La beauté des canons

Une exposition de Etienne Bossut
2005


Pour cette exposition personnelle à la galerie Valentin, Étienne Bossut propose une série de nouvelles œuvres.

"Carpet bombing" est une installation au sol d’une centaine de douilles d’obus moulées, de couleurs différentes. "Tapis de bombes, ici, peut être pris au sens décoratif, un tapis avec du jaune, du vert, du rouge, du bleu et du noir, un aspect très ludique, les objets colorés faisant penser à des jouets (jouer à la guerre). Le tout soigneusement composé, ou calculé, comme la répartition des munitions dans cette technique épouvantable de bombardement massif - carpet bombing -, où aucun espace n'est épargné, mettant l'adversaire "au tapis", le réduisant à l'épaisseur d'une carpette. Dans l'image du journal, on voit les nombreuses douilles, entourées d'un cercle rouge pour les repérer, preuve absolue du drame qui vient de se dérouler.

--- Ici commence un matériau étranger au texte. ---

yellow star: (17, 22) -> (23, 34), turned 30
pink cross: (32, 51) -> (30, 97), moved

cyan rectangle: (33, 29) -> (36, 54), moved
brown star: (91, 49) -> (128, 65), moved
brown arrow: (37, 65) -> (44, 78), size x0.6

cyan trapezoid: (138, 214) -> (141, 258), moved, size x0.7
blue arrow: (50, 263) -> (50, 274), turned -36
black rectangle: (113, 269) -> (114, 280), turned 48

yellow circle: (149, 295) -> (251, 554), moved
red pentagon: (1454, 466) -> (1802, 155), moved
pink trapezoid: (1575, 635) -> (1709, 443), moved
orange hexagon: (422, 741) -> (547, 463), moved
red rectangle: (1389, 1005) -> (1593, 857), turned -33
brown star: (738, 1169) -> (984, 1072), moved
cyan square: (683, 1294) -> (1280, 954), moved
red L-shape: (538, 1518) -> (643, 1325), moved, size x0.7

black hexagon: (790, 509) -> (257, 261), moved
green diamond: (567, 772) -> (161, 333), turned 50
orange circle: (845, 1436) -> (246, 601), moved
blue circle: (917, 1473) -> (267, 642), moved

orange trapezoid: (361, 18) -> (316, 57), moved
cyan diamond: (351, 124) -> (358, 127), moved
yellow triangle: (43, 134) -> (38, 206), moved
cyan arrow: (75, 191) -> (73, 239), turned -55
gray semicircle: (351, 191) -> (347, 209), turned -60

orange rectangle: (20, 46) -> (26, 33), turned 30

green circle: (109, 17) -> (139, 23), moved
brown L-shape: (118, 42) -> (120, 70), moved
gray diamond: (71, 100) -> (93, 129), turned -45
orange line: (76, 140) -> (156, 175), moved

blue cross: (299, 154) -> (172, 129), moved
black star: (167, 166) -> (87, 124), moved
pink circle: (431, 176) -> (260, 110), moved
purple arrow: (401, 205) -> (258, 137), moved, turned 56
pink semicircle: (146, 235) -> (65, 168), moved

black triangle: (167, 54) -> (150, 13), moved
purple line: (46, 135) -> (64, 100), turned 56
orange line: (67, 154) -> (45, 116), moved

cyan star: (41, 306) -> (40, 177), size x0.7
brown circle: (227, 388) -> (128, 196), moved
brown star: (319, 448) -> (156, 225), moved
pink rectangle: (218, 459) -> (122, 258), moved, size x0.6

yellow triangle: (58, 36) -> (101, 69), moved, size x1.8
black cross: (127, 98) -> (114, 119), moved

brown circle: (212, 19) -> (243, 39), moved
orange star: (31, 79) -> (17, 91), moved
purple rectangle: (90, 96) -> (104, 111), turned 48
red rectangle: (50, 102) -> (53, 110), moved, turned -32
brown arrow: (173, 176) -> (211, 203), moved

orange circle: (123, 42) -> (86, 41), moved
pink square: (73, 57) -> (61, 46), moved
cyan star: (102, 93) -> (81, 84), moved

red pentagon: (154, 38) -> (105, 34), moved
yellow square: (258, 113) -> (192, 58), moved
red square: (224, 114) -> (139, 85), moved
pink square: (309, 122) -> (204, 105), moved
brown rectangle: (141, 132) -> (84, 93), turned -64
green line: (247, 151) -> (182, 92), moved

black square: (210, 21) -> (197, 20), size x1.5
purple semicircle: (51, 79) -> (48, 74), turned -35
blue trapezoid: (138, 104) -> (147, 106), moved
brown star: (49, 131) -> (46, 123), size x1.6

Le moulage, est lui aussi, grâce à l'empreinte, la preuve d'une existence: trace de l'animal ou du pneu, dans la boue du chemin, mémoire d'un masque mortuaire etc... Comme les douilles multicolores abandonnées dans les vignes par des chasseurs indélicats, les douilles d'obus de char de "Carpet bombing" font penser à une formidable canonnade, bien au delà des tirs aux grives" (Etienne Bossut).

"Miroirs" est une série de moulages sobres, gris bleu clair, de diamètres différents dont la surface lisse et brillante réfléchi comme le miroir moulé.

"Fantôme du jardin" est un ensemble de mobilier de jardin moulé en résine translucide composé de trois chaises et d’une table sur laquelle sont posées des copies de documents des années 30 traitant déjà du plastique dans l'exposition.

Depuis 20 ans, Étienne Bossut réalise des moulages en polyester d’objets ou de formes préexistantes: des ready-made empêchés, duplicatas subjectifs du réel qui se jouent des frontières entre l’original et la copie. Le plus souvent, ce sont des moulages d’objets quotidiens, produits en série ou de grande consommation appartenant à notre paysage mais dont nous n’avons pas nécessairement conscience.

L ’oeuvre d’Etienne Bossut opère à différents niveaux. Le moulage en déplaçant le statut initial de l’objet crée un flottement avec la fonctionnalité de l’original. La couleur et l’aspect rompent l’idée d’une simple représentation. Les rapport entre les formats, la multiplicité et les couleurs retranscrivent également de cette dualité. La première lecture, d’une fausse évidence, est ludique. La seconde s’appuie sur la dimension critique et conceptuelle du travail.

Parallèlement (9 Avril - 5 Juin 2005), exposition “TRAVAUX” à la Chapelle du Genêteil, Centre d’Art Contemporain, Château Gontier.